Landowners may show a continuing nuisance through evidence that an existing condition, such as a culvert or drainpipe, was improperly maintained. Kleber, supra, 285 Ga. at 417(1); see also Columbus v. Cielinski, 319 Ga.App. 289, 292(1) (734 S.E.2d 922) (2012) (homeowner's claim for continuing nuisance based on improper or negligent maintenance of drainage system not barred). To the extent, however, that landowners complain about the mere presence of a culvert or drain pipe “due to improper installation, their nuisance claim is permanent in nature.” Kleber, supra, 285 Ga. at 416(1).

Our review of the record reveals that neither the County nor anyone else has improperly performed any maintenance (or failed to perform any necessary maintenance) on the drain pipe. Adam Eller never observed anyone maintaining the drain pipes. Moreover, the County's public works director deposed that since the road was paved in 2001, the County has performed no maintenance on the pipe and or on Carter Road, except for sweeping. The City of Walthourville's public works supervisor, who was responsible for maintaining the pipe, also deposed that from 2002 to 2010, there had been no maintenance required on the pipe on the Ellers' property.

Accordingly, even viewing the record in the light most favorable to the Ellers, there is no evidence to support a claim of improper maintenance of the drain pipe. Compare Columbus, supra, 319 Ga.App. at 292(1) (plaintiff offered evidence of numerous complaints regarding city's maintenance of the drainage system).
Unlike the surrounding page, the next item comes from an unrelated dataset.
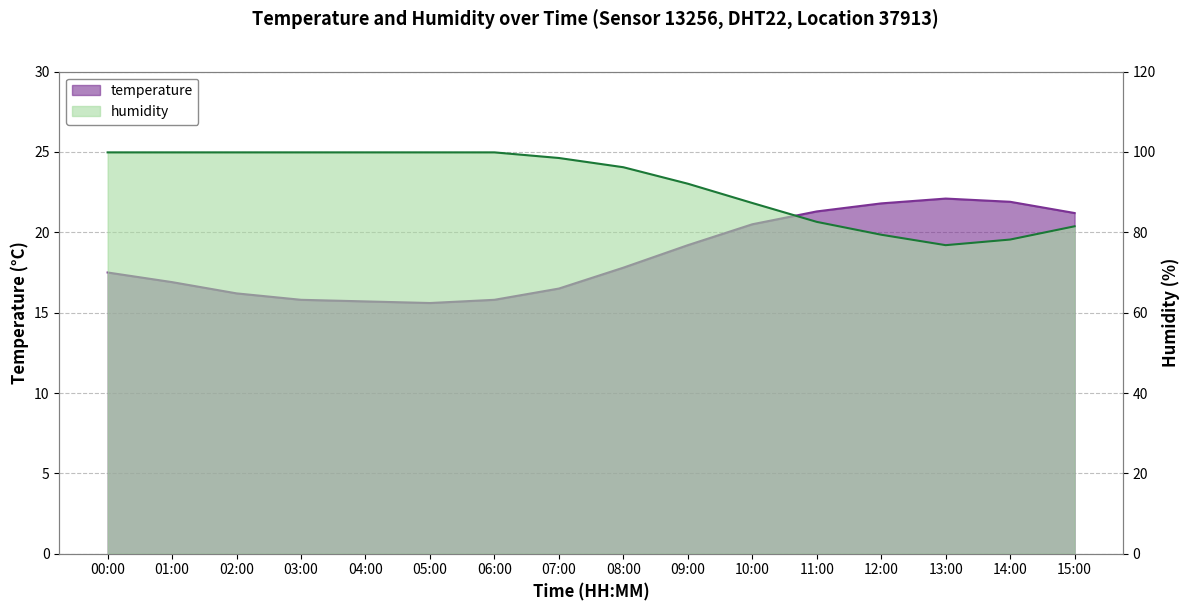

Is it true that humidity equals 96.2 at 08:00?

True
Accordingly, their nuisance claim is permanent in nature. Kleber, supra, 285 Ga. at 416–417(1).

A claim for a permanent nuisance is not barred if “some new harm that was not previously observable occurred within the four years preceding the filing of their cause of action.” Oglethorpe Power, supra, 289 Ga. at 336(3). Although the Ellers argue that they did not personally observe the pipe until 2008 the issue is whether some new harm that was not previously observable occurred in the four years prior to October 2011, when the complaint was filed. Oglethorpe, supra, 289 Ga. at 336(3). While the parties disagree as to whether the storm water runoff into the pond increased after the road was paved in 2001, the Ellers point to no evidence and we have found none showing any change in the run-off or discharge from the drain pipe after it was installed in 2001. Accordingly, to the extent that the Ellers assert a claim for a permanent nuisance based on the installation of the drainage pipe in 2001, their claim is barred by the four-year statute of limitations. See Kleber, supra, at 417(1).
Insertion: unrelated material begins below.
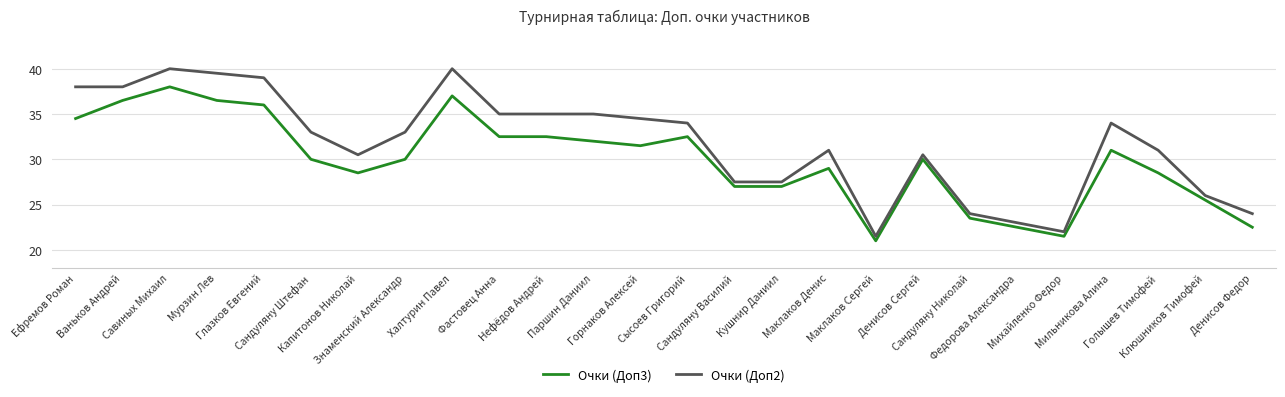

What is the lowest value of the Очки (Доп2) series?

21.5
3. The County also contends that it obtained an easement and the Ellers cannot show a nuisance rising to the level of a taking. Based on our conclusion above that the trial court erred in denying the County's motion for summary judgment based on the statute of limitations, we need not address these arguments.

In sum, all of the Ellers' claims are either barred by sovereign immunity or time-barred. Accordingly, the trial court's denial of the County's motion for summary judgment is reversed.

Judgment reversed.

FOOTNOTES

1.  “A borrow pit is defined as a pit or bank from which material is taken for use in filling or embanking.” (Citation and punctuation omitted.) Stafford v. Dept. of Transp., 267 Ga. 531, n. 1 (480 S.E.2d 846) (1997).

2.  The Ellers' claims for tortious interference with contractual relations, adverse impact on credit rating and emotional damages were not a part of their original complaint. The County does not dispute that these claims were added during the litigation, so although these claims are not evident in the record on appeal, we address the merits of the County's argument as to these claims.

MILLER, Judge.

DOYLE, P. J., and DILLARD, J., concur.